WHAT YOU NEED TO DO:
Only one portion of the data is to be written out: from the line bearing "CGPA | Remarks |" through the line bearing "UBA-209 | UBA-212". Write it exactly as it appears.

RECORDS SUPPLIED:
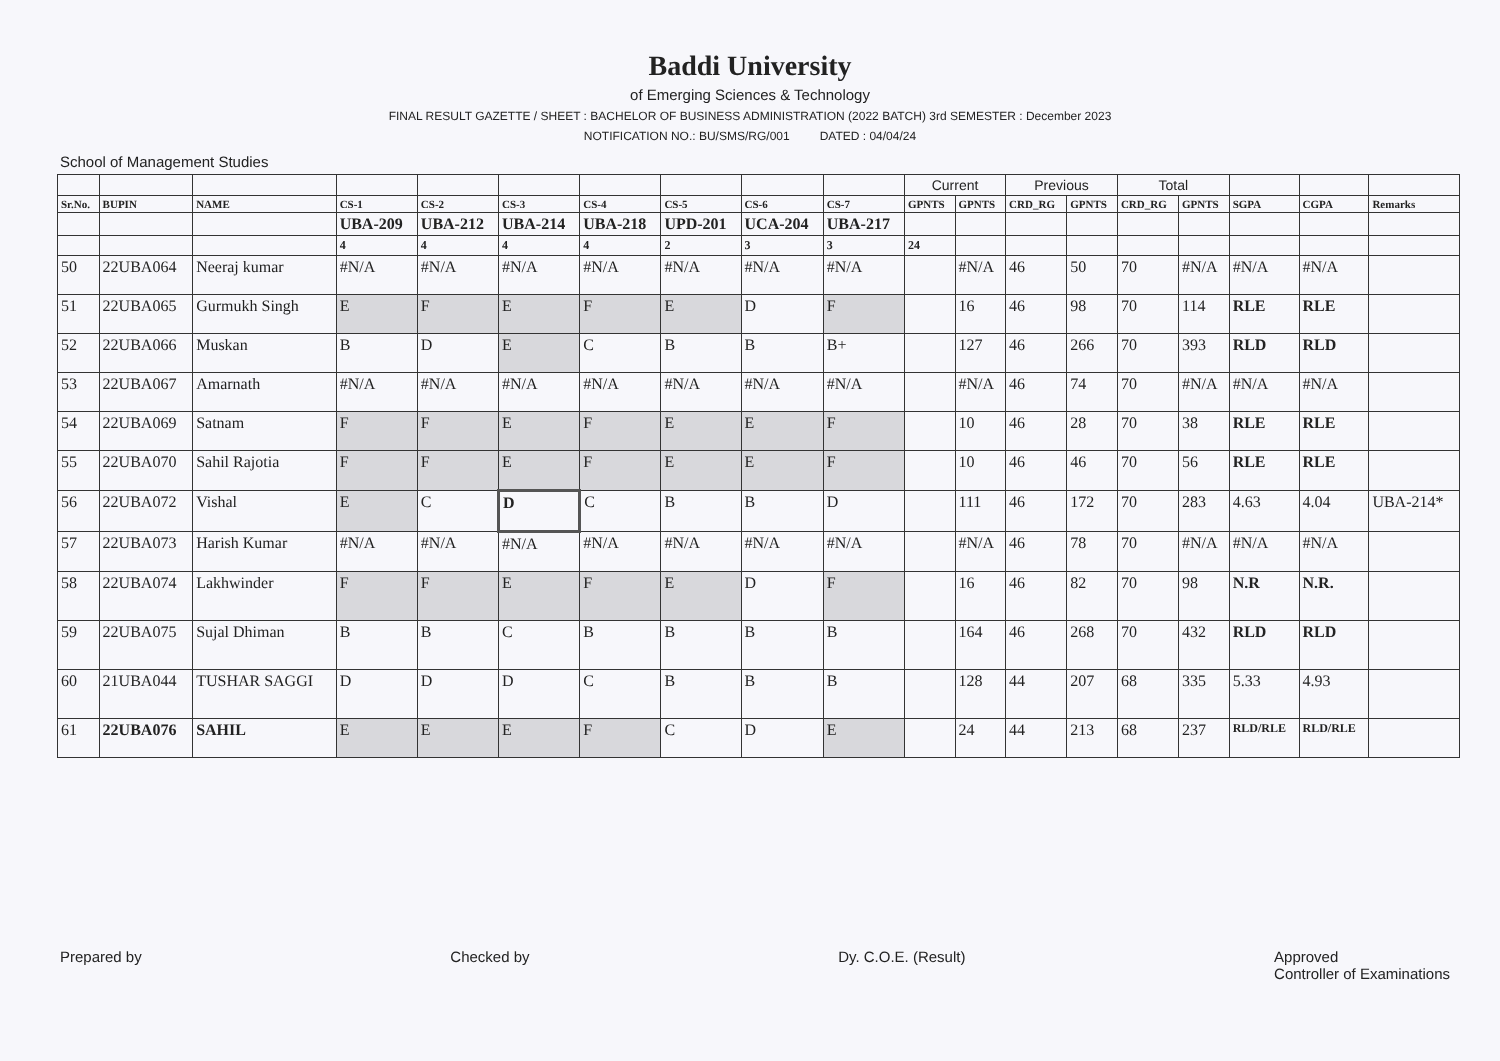Baddi University
of Emerging Sciences & Technology
FINAL RESULT GAZETTE / SHEET : BACHELOR OF BUSINESS ADMINISTRATION (2022 BATCH) 3rd SEMESTER : December 2023
NOTIFICATION NO.: BU/SMS/RG/001 DATED : 04/04/24
School of Management Studies
| | | | | | | | | | | Current | | Previous | | Total | | | | |
| --- | --- | --- | --- | --- | --- | --- | --- | --- | --- | --- | --- | --- | --- | --- | --- | --- | --- | --- |
| Sr.No. | BUPIN | NAME | CS-1 | CS-2 | CS-3 | CS-4 | CS-5 | CS-6 | CS-7 | GPNTS | GPNTS | CRD_RG | GPNTS | CRD_RG | GPNTS | SGPA | CGPA | Remarks |
| | | | UBA-209 | UBA-212 | UBA-214 | UBA-218 | UPD-201 | UCA-204 | UBA-217 | | | | | | | | | |
| | | | 4 | 4 | 4 | 4 | 2 | 3 | 3 | 24 | | | | | | | | |
| 50 | 22UBA064 | Neeraj kumar | #N/A | #N/A | #N/A | #N/A | #N/A | #N/A | #N/A | | #N/A | 46 | 50 | 70 | #N/A | #N/A | #N/A | |
| 51 | 22UBA065 | Gurmukh Singh | E | F | E | F | E | D | F | | 16 | 46 | 98 | 70 | 114 | RLE | RLE | |
| 52 | 22UBA066 | Muskan | B | D | E | C | B | B | B+ | | 127 | 46 | 266 | 70 | 393 | RLD | RLD | |
| 53 | 22UBA067 | Amarnath | #N/A | #N/A | #N/A | #N/A | #N/A | #N/A | #N/A | | #N/A | 46 | 74 | 70 | #N/A | #N/A | #N/A | |
| 54 | 22UBA069 | Satnam | F | F | E | F | E | E | F | | 10 | 46 | 28 | 70 | 38 | RLE | RLE | |
| 55 | 22UBA070 | Sahil Rajotia | F | F | E | F | E | E | F | | 10 | 46 | 46 | 70 | 56 | RLE | RLE | |
| 56 | 22UBA072 | Vishal | E | C | D | C | B | B | D | | 111 | 46 | 172 | 70 | 283 | 4.63 | 4.04 | UBA-214* |
| 57 | 22UBA073 | Harish Kumar | #N/A | #N/A | #N/A | #N/A | #N/A | #N/A | #N/A | | #N/A | 46 | 78 | 70 | #N/A | #N/A | #N/A | |
| 58 | 22UBA074 | Lakhwinder | F | F | E | F | E | D | F | | 16 | 46 | 82 | 70 | 98 | N.R | N.R. | |
| 59 | 22UBA075 | Sujal Dhiman | B | B | C | B | B | B | B | | 164 | 46 | 268 | 70 | 432 | RLD | RLD | |
| 60 | 21UBA044 | TUSHAR SAGGI | D | D | D | C | B | B | B | | 128 | 44 | 207 | 68 | 335 | 5.33 | 4.93 | |
| 61 | 22UBA076 | SAHIL | E | E | E | F | C | D | E | | 24 | 44 | 213 | 68 | 237 | RLD/RLE | RLD/RLE | |
Prepared by Checked by Dy. C.O.E. (Result) Approved
Controller of Examinations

REPLY TO THE TASK:
| Sr.No. | BUPIN | NAME | CS-1 | CS-2 | CS-3 | CS-4 | CS-5 | CS-6 | CS-7 | GPNTS | GPNTS | CRD_RG | GPNTS | CRD_RG | GPNTS | SGPA | CGPA | Remarks |
| | | | UBA-209 | UBA-212 | UBA-214 | UBA-218 | UPD-201 | UCA-204 | UBA-217 | | | | | | | | | |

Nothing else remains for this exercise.